Kuligi is a village in the administrative district of Gmina Grodziczno, within Nowe Miasto County, Warmian-Masurian Voivodeship, in northern Poland.

==History==
Kuligi was administratively located in the Chełmno Voivodeship of the Kingdom of Poland. The village was previously recorded as Kullygy, Kullig, Kullingen (from 14.07.1908) and Kulingen (from 03.10.1908). It was annexed by Prussia in the First Partition of Poland in 1772. From 1773, it was part of the new province of West Prussia. Its population was mixed German and Polish. In 1905 it had a population of 165. From 1905 onwards, the village expanded with the arrival of a number of ethnic German farming families who were resettling from the Black Sea area of the Russian Empire. They built new houses, a Baptist chapel, Lutheran chapel and a post office close to the railway station at Seinskau. The Baptist chapel (now a shop) and the post office remain. By 1910 there were 324 inhabitants in the village.

On 20 January 1920 Kulingen was transferred back to Poland, after the country regained independence following World War I. German inhabitants were given the option of taking Polish nationality, or selling up and leaving for Germany. A large proportion chose the latter option.

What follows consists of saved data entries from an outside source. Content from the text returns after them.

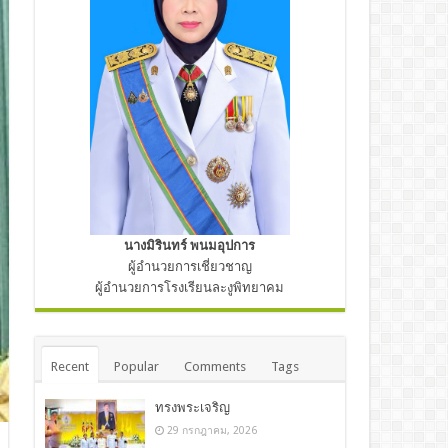
นางมิรินทร์ พนมอุปการ
ผู้อำนวยการเชี่ยวชาญ
ผู้อำนวยการโรงเรียนละงูพิทยาคม
Recent
Popular
Comments
Tags
ทรงพระเจริญ
29 กรกฎาคม, 2026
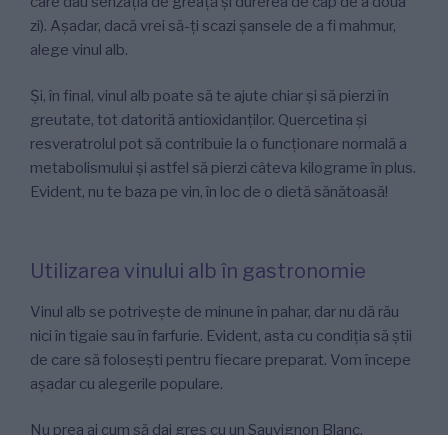
care dau senzația de greață și durerea de cap de a doua
zi). Așadar, dacă vrei să-ți scazi șansele de a fi mahmur,
alege vinul alb.
Și, în final, vinul alb poate să te ajute chiar și să pierzi în
greutate, tot datorită antioxidanților. Quercetina și
resveratrolul pot să contribuie la o funcționare normală a
metabolismului și astfel să pierzi câteva kilograme în plus.
Evident, nu te baza pe vin, în loc de o dietă sănătoasă!
Utilizarea vinului alb în gastronomie
Vinul alb se potrivește de minune în pahar, dar nu dă rău
nici în tigaie sau în farfurie. Evident, asta cu condiția să știi
de care să folosești pentru fiecare preparat. Vom începe
așadar cu alegerile populare.
Nu prea ai cum să dai greș cu un Sauvignon Blanc.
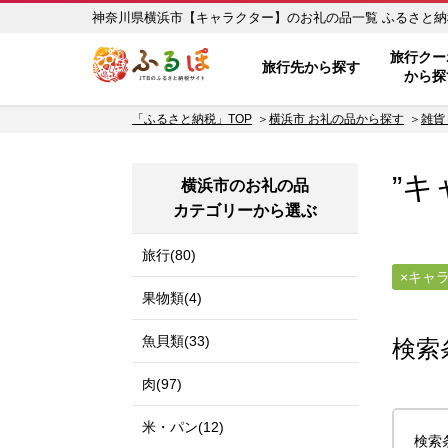
神奈川県横浜市【
ふるぽ JTBのふるさと納税サイ
旅行クー
旅行先から探す
から探
「ふるさと納税」TOP
横浜市 お礼の品から探す
雑貨
”キ
横浜市のお礼の品
カテゴリーから選ぶ
旅行(80)
キャ
果物類(4)
魚貝類(33)
検索
肉(97)
米・パン(12)
検索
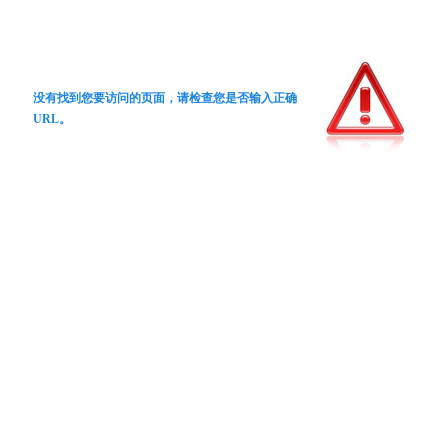
没有找到您要访问的页面，请检查您是否输入正确
URL。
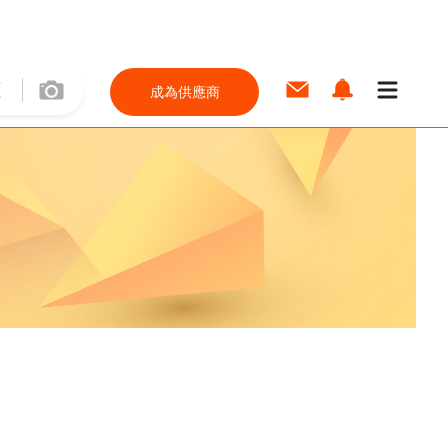
成為供應商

Following the German-Soviet invasion of Poland, which started World War II in September 1939, it was occupied by Germany under its Germanized name Kulingen, as part of the Landkreis Löbau (from 1940 Landkreis Neumark).

On 18 January 1945 the order was given for all German inhabitants to evacuate to escape the approaching Soviet Red Army. Some Poles also joined the Germans on the "trek", which left on the morning of 19 January. The planned destination for the inhabitants was the still German-occupied Kościerzyna County, but the rapid approach of the Soviets meant that refugees headed further west or north instead. On 21 January 1945 the Soviets occupied the village, which was then restored to Poland.